Gu Kaiyuan dit : « Seigneur Chen, vous n'avez donc rien à faire ? Vous devez même vous mêler de mes affaires de famille ?
« Serait-ce que, de retour à la Capitale, Seigneur Chen compte prendre la tête de la Censure ? »
Chen Dafu cracha. « Arrête de me maudire. Je ne suis pas de ces gens qui ne jouent qu'avec les mots pour se donner de l'importance.
« Et ne crois pas que je me mêle de ce qui ne me regarde pas. Pour la sécurité de chaque membre de ta famille, tu ferais mieux de trouver un moyen de quitter cet endroit. »
Après avoir laissé ces mots, Chen Dafu se retourna pour partir. Il fit plusieurs pas, était presque au portail, yet Gu Kaiyuan ne l'appelait toujours pas.

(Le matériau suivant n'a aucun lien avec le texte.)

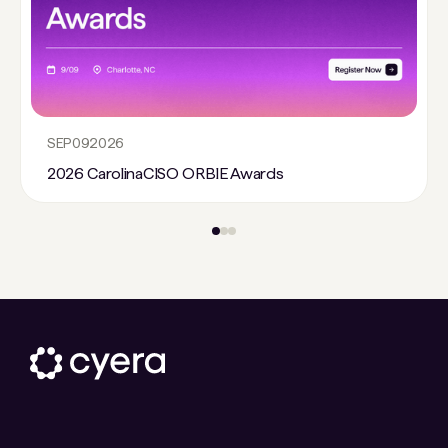
SEP
09
2026
2026 CarolinaCISO ORBIE Awards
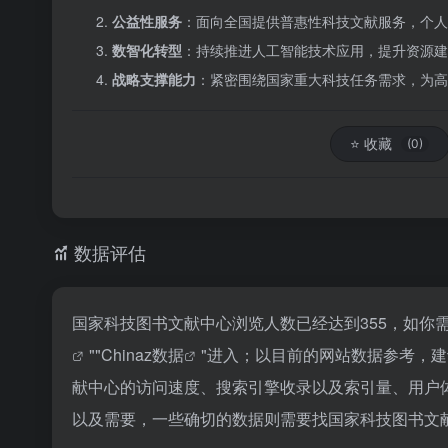
公益性服务
：面向全国提供普惠性科技文献服务，个人
数智化转型
：持续推进人工智能技术应用，提升资源建
战略支撑能力
：紧密围绕国家重大科技任务需求，为高
⭐
收藏
(0)
数据评估
国家科技图书文献中心浏览人数已经达到355，如你
""
Chinaz数据
"进入；以目前的网站数据参考，
献中心的访问速度、搜索引擎收录以及索引量、用户
以及需要，一些确切的数据则需要找国家科技图书文献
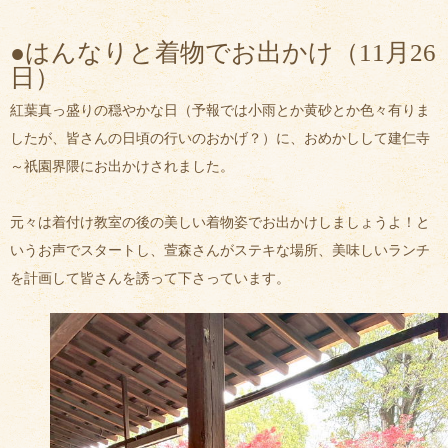
●はんなりと着物でお出かけ（11月26
日）
紅葉真っ盛りの穏やかな日（予報では小雨とか黄砂とか色々有りま
したが、皆さんの日頃の行いのおかげ？）に、おめかしして建仁寺
～祇園界隈にお出かけされました。
元々は着付け教室の後の美しい着物姿でお出かけしましょうよ！と
いうお声でスタートし、萱森さんがステキな場所、美味しいランチ
を計画して皆さんを誘って下さっています。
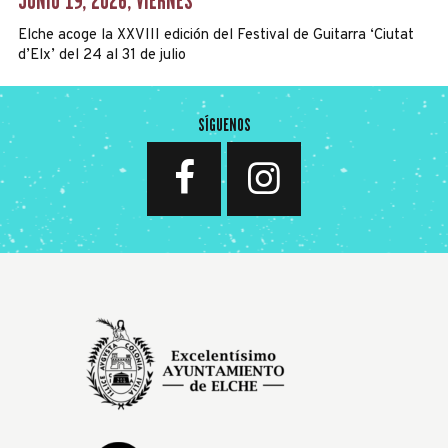
JUNIO 19, 2026, VIERNES
Elche acoge la XXVIII edición del Festival de Guitarra ‘Ciutat
d’Elx’ del 24 al 31 de julio
SÍGUENOS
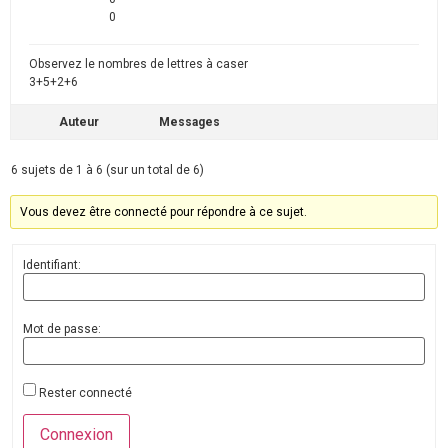
0
Observez le nombres de lettres à caser
3+5+2+6
Auteur
Messages
6 sujets de 1 à 6 (sur un total de 6)
Vous devez être connecté pour répondre à ce sujet.
Identifiant:
Mot de passe:
Rester connecté
Connexion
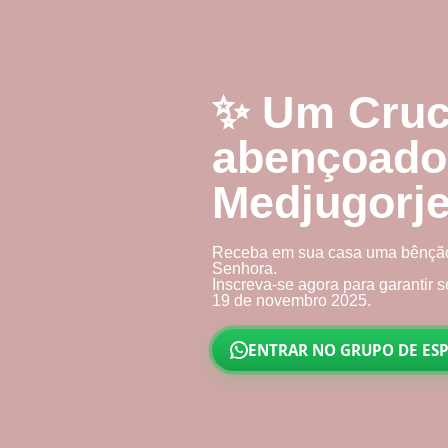
✨ Um Cruci
abençoado
Medjugorj
Receba em sua casa uma bênção 
Senhora.
Inscreva-se agora para garantir
19 de novembro 2025
.
ENTRAR NO GRUPO DE ES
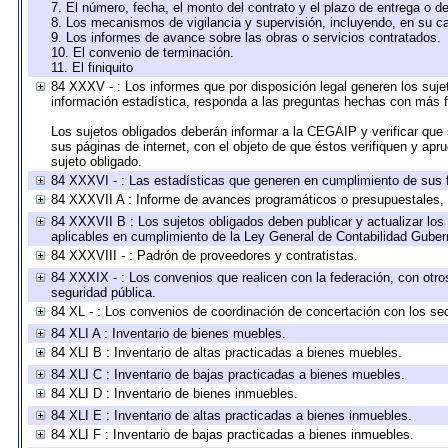
7. El número, fecha, el monto del contrato y el plazo de entrega o de
8. Los mecanismos de vigilancia y supervisión, incluyendo, en su c
9. Los informes de avance sobre las obras o servicios contratados.
10. El convenio de terminación.
11. El finiquito
84 XXXV - : Los informes que por disposición legal generen los suje
información estadística, responda a las preguntas hechas con más fr
Los sujetos obligados deberán informar a la CEGAIP y verificar que 
sus páginas de internet, con el objeto de que éstos verifiquen y apr
sujeto obligado.
84 XXXVI - : Las estadísticas que generen en cumplimiento de sus 
84 XXXVII A : Informe de avances programáticos o presupuestales, 
84 XXXVII B : Los sujetos obligados deben publicar y actualizar lo
aplicables en cumplimiento de la Ley General de Contabilidad Gube
84 XXXVIII - : Padrón de proveedores y contratistas.
84 XXXIX - : Los convenios que realicen con la federación, con otr
seguridad pública.
84 XL - : Los convenios de coordinación de concertación con los sec
84 XLI A : Inventario de bienes muebles.
84 XLI B : Inventario de altas practicadas a bienes muebles.
84 XLI C : Inventario de bajas practicadas a bienes muebles.
84 XLI D : Inventario de bienes inmuebles.
84 XLI E : Inventario de altas practicadas a bienes inmuebles.
84 XLI F : Inventario de bajas practicadas a bienes inmuebles.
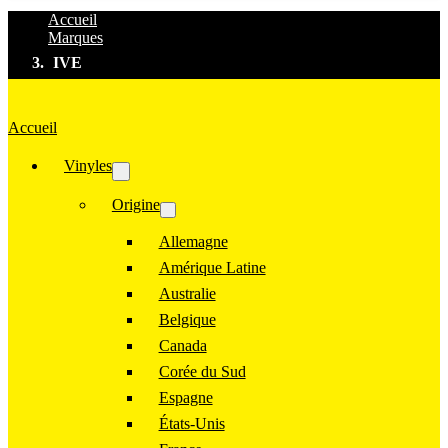
Accueil
Marques
IVE
Accueil
Vinyles
Origine
Allemagne
Amérique Latine
Australie
Belgique
Canada
Corée du Sud
Espagne
États-Unis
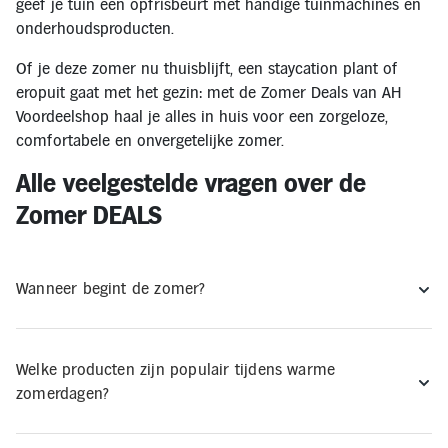
geef je tuin een opfrisbeurt met handige tuinmachines en
onderhoudsproducten.
Of je deze zomer nu thuisblijft, een staycation plant of
eropuit gaat met het gezin: met de Zomer Deals van AH
Voordeelshop haal je alles in huis voor een zorgeloze,
comfortabele en onvergetelijke zomer.
Alle veelgestelde vragen over de
Zomer DEALS
Wanneer begint de zomer?
Welke producten zijn populair tijdens warme
zomerdagen?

Il n'eut d'autre choix que de s'arrêter et de se retourner vers Gu Kaiyuan. « Tu n'es pas curieux ? Tu ne vas pas me demander pourquoi ? »
« Seigneur Chen, prenez soin de vous. »
Chen Dafu le fixa plusieurs secondes avant de pouffer deux fois. On ne savait s'il se moquait de lui-même ou de Gu Kaiyuan. Il disparut de la famille Gu.
« Maître ? » Nanny Pang s'avança à ce moment. « Devons-nous envoyer quelqu'un le surveiller ? »
Gu Kaiyuan secoua la tête. « J'ai déjà fait surveiller quelqu'un. »
Ce n'est qu'alors que Nanny Pang n'en dit pas plus. Elle fit porter les plats préparés à la résidence principale. Madame ne pouvait pas avoir faim.
Gu Kaiyuan se remit en ordre avant d'entrer dans la pièce à son tour. Il devait encore accompagner sa maîtresse pour le repas ; qui avait le temps de se soucier des machinations de ce Chen Dafu ?
« Que voulait dire Chen Dafu ? » Bai Suihe avait tout entendu de leur conversation à l'extérieur.